Now 20+ years later, I wonder what all the hype was about. Now, there can be rigor in what ever data are collected, regardless of type (numbers or words); language has been developed to look at that rigor. (Rigor can also escape the investigator regardless of the data collected; another post, another day.) Words are important for telling stories (and there is a wealth of information on how story can be rigorous) and numbers are important for counting (and numbers have a long history of use–Thanks Don Campbell). Using both (that is, mixed methods) makes really good sense when conducting an evaluation in community environments, work that I’ve done for most of my career (community-based work).
I was reading another evaluation blog (ACET) and found the following bit of information that I thought I’d share as it is relevant to looking at data.
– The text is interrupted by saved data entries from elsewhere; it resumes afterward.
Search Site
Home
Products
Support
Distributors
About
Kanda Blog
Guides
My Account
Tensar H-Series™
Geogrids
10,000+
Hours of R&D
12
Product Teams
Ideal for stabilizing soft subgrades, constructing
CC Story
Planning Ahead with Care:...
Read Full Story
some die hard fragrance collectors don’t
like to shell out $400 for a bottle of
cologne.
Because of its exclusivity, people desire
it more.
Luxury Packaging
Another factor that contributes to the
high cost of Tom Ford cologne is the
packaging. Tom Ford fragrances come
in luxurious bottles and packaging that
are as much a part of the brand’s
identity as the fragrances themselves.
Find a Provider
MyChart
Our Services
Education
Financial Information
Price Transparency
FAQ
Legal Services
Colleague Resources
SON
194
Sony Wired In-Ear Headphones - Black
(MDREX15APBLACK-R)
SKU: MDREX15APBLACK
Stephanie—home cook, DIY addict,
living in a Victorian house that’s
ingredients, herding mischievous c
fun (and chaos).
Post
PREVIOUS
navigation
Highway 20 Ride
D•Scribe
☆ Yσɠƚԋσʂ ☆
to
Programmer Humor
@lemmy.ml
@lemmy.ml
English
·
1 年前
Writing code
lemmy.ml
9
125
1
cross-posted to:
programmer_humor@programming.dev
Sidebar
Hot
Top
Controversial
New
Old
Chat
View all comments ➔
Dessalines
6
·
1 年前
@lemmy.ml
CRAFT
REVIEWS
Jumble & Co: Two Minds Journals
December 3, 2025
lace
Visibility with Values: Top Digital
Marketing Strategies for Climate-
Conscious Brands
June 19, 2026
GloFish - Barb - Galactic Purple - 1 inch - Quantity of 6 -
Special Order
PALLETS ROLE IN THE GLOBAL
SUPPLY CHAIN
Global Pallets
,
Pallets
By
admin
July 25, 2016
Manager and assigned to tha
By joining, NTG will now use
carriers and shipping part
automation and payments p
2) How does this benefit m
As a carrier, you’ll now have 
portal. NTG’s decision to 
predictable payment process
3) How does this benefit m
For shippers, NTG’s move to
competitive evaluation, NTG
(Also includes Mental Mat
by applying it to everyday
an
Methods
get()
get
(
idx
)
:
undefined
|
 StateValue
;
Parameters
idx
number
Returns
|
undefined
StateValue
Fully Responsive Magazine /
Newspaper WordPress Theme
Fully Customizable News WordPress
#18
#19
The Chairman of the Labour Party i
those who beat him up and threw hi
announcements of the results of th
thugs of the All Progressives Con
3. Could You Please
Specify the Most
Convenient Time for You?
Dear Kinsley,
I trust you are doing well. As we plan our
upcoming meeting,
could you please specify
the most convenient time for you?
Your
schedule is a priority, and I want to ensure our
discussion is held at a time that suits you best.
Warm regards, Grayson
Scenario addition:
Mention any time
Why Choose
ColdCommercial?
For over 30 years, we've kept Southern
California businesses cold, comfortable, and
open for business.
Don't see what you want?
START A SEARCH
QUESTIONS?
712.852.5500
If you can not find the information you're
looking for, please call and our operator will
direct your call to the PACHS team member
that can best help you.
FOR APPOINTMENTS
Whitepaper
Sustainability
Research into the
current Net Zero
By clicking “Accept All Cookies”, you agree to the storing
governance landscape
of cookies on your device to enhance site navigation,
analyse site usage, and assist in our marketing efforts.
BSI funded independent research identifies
This particular post (July, 2012) was a reflection of the author. (I quote from that blog).
- § Utilizing both quantitative and qualitative data. Many of ACET’s evaluations utilize both quantitative (e.g., numerical survey items) and qualitative (e.g., open-ended survey items or interviews) data to measure outcomes. Using both types of data helps triangulate evaluation findings. I learned that when close-ended survey findings are intertwined with open-ended responses, a clearer picture of program effectiveness occurs. Using both types of data also helps to further explain the findings. For example, if 80% of group A “Strongly agreed” to question 1, their open-ended responses to question 2 may explain why they “Strongly agreed” to question 1.
Triangulation was a new (to me at least) concept in 1981 when a whole chapter was devoted to the topic in a volume dedicated to Donald Campbell, titled Scientific Inquiry and the Social Sciences. I have no doubt that this concept was not new; Crano, the author of this chapter titled “Triangulation and Cross-Cultural Research”, has three and one half pages of references listed that support the premise put forth in the chapter. Mainly, that using data from multiple different sources may increase the understanding of the phenomena under investigation. That is what triangulation is all about–looking at a question from multiple points of view; bringing together the words and the numbers and then offering a defensible explanation.
I’m afraid that many beginning evaluators forget that words can support numbers and numbers can support words.